Serge Dumont

Characterization of piezoelectric composites with mechanical and electrical imperfect contacts

The aim of the present work is to study the influence of the mechanical and electrical imperfections in reinforced piezoelectric composite materials with unidirectional cylindrical fibers periodically distributed in rhombic cells under mechanical and electrical imperfect contacts. The behavior of the composites is studied through two approaches: the two-scale asymptotic homogenization method and the finite element method. The asymptotic homogenization method is applied to a two-phase composite with mechanical and electrical imperfect contacts and to a three-phase composite with perfect contact in the interphase. The constituents of the composite are homogeneous piezoelectric materials with transversely isotropic properties. The local problems are formulated for the spring-capacitor and three-phase models by the asymptotic homogenization method. The solution of each plane local problem is found using potential methods of a complex variable and the properties of doubly periodic Weierstrass elliptic functions. Closed-form formulae are obtained for the effective properties of the composites with both types of imperfect contacts and different configuration of the cells. The finite element method is implemented for analysis of piezoelectric composite materials with unidirectional cylindrical fibers periodically distributed in rhombic cells under mechanical and electrical imperfect contacts. Some numerical examples are given under the presence of both imperfect contacts and different arrangement of the cells. Comparisons between the numerical results reported by asymptotic homogenization method and finite element method are provided.

Assessment of models and methods for pressurized spherical composites

The elastic properties of a spherical heterogeneous structure with isotropic periodic components is analyzed and a methodology is developed using the two-scale asymptotic homogenization method (AHM) and spherical assemblage model (SAM). The effective coefficients are obtained via AHM for two different composites: (a) composite with perfect contact between two layers distributed periodically along the radial axis; and (b) considering a thin elastic interphase between the layers (intermediate layer) distributed periodically along the radial axis under perfect contact. As a result, the derived overall properties via AHM for homogeneous spherical structure have transversely isotropic behavior. Consequently, the homogenized problem is solved. Using SAM, the analytical exact solutions for appropriate boundary value problems are provided for different number of layers for the cases (a) and (b) in the spherical composite. The numerical results for the displacements, radial and circumferential stresses for both methods are compared considering a spherical composite material loaded by an inside pressure with the two cases of contact conditions between the layers (a) and (b).

Viscoelastic effective properties for composites with rectangular cross-section fibers using the asymptotic homogenization method

The present work deals with the estimation of the linear viscoelastic effective properties for composites with periodic structure and rectangular cross-section fibers, using the two-scale asymptotic homogenization method (AHM). As a particular case, the effective properties for a layered medium with transversely isotropic properties are obtained.
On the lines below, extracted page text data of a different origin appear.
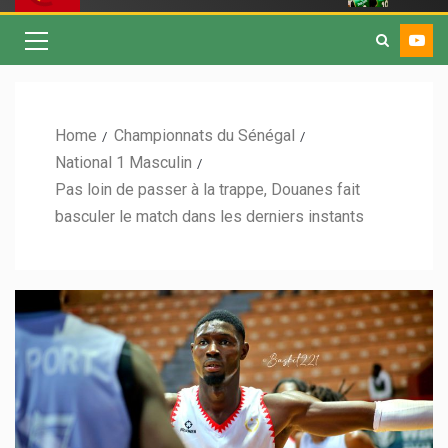
Home
Championnats du Sénégal
National 1 Masculin
Pas loin de passer à la trappe, Douanes fait
basculer le match dans les derniers instants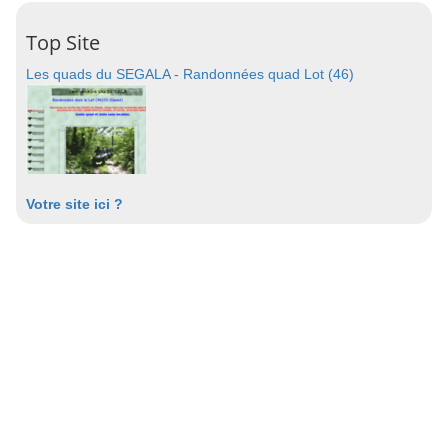
Top Site
Les quads du SEGALA - Randonnées quad Lot (46)
Votre site ici ?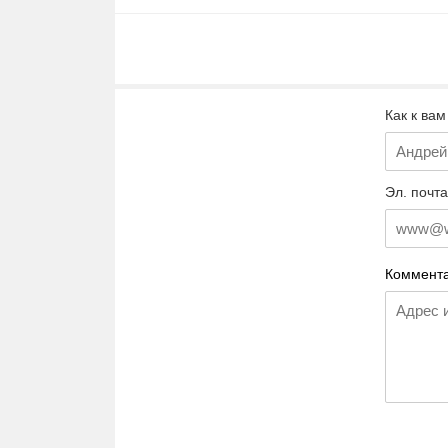
Как к вам
Эл. почта
Коммента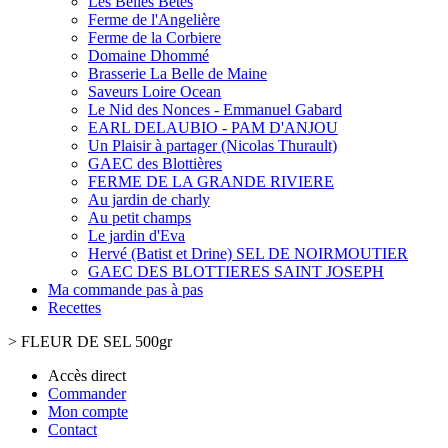
Les Belles Bêtes
Ferme de l'Angelière
Ferme de la Corbiere
Domaine Dhommé
Brasserie La Belle de Maine
Saveurs Loire Ocean
Le Nid des Nonces - Emmanuel Gabard
EARL DELAUBIO - PAM D'ANJOU
Un Plaisir à partager (Nicolas Thurault)
GAEC des Blottières
FERME DE LA GRANDE RIVIERE
Au jardin de charly
Au petit champs
Le jardin d'Eva
Hervé (Batist et Drine) SEL DE NOIRMOUTIER
GAEC DES BLOTTIERES SAINT JOSEPH
Ma commande pas à pas
Recettes
>
FLEUR DE SEL 500gr
Accès direct
Commander
Mon compte
Contact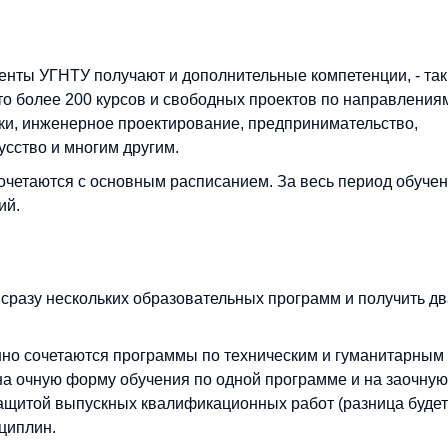
енты УГНТУ получают и дополнительные компетенции, - так
о более 200 курсов и свободных проектов по направления
ки, инженерное проектирование, предпринимательство,
сство и многим другим.
очетаются с основным расписанием. За весь период обуче
ий.
сразу нескольких образовательных программ и получить дв
шно сочетаются программы по техническим и гуманитарным
на очную форму обучения по одной программе и на заочную
 защитой выпускных квалификационных работ (разница будет
сциплин.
Two times the homogenization method, in different directions, according to the geometrical configuration of the composite material is applied for deriving the analytical expressions of the viscoelastic effective properties for a composite material with rectangular cross-section fibers, periodically distributed along one axis. In addition to that, models with different creep kernels, in particular, the Rabotnov’s kernel are analyzed. Finally, the numerical computation of the effective viscoelastic properties is developed for the analysis of the results. Moreover, a numerical algorithm using FEM is developed in the present work. Comparisons with other approaches are given as a validation of the present model.

A primal-dual active set method for solving multi-rigid-body dynamic contact problems

In this work, an active set type method is considered in order to solve a mathematical problem that describes the frictionless dynamic contact of a multi-body rigid system, the so-called nonsmooth contact dynamics (NSCD) problem. Our aim, here, is to present the local treatment of contact conditions by an active set type method dedicated to NSCD and to carry out a comparison with the various well-known methods based on the bipotential theory and the augmented Lagrangian theory. After presenting the mechanical formulation of the NSCD and the resolution of the global problem concerning the equations of motion, we focus on the local level devoted to the resolution of the contact law. Then we detail the numerical treatment of the contact conditions within the framework of the primal-dual active set strategy. Finally, numerical experiments are presented to establish the efficiency of the proposed method by considering the comparison with the other numerical methods.

Imperfect interfaces with graded materials and unilateral conditions: theoretical and numerical study

In this paper a composite body is considered. This body is made of three solids: two linear elastic adherents and a piecewise linear thin adhesive. The composite occupies a bounded domain depending naturally on a small parameter ε , which is the thickness, assumed constant, of the adhesive. Classically, it is possible to derive an interface imperfect law using asymptotic expansions as the thickness ε tends to zero. In this work, the material in the interphase is assumed to be graded, i.e. its elasticity properties vary along the thickness. Moreover, an unilateral condition is considered to avoid penetrations. A first result of the paper is that it is possible to apply the above methodology based on asymptotic expansions to this kind of material. Then, a finite element method is introduced to solve the initial problem (with three layers) and the limit problem (with two layers in imperfect contact). Various types of graded materials are numerically analyzed. In particular, different types of stiffness distributions are studied in detail.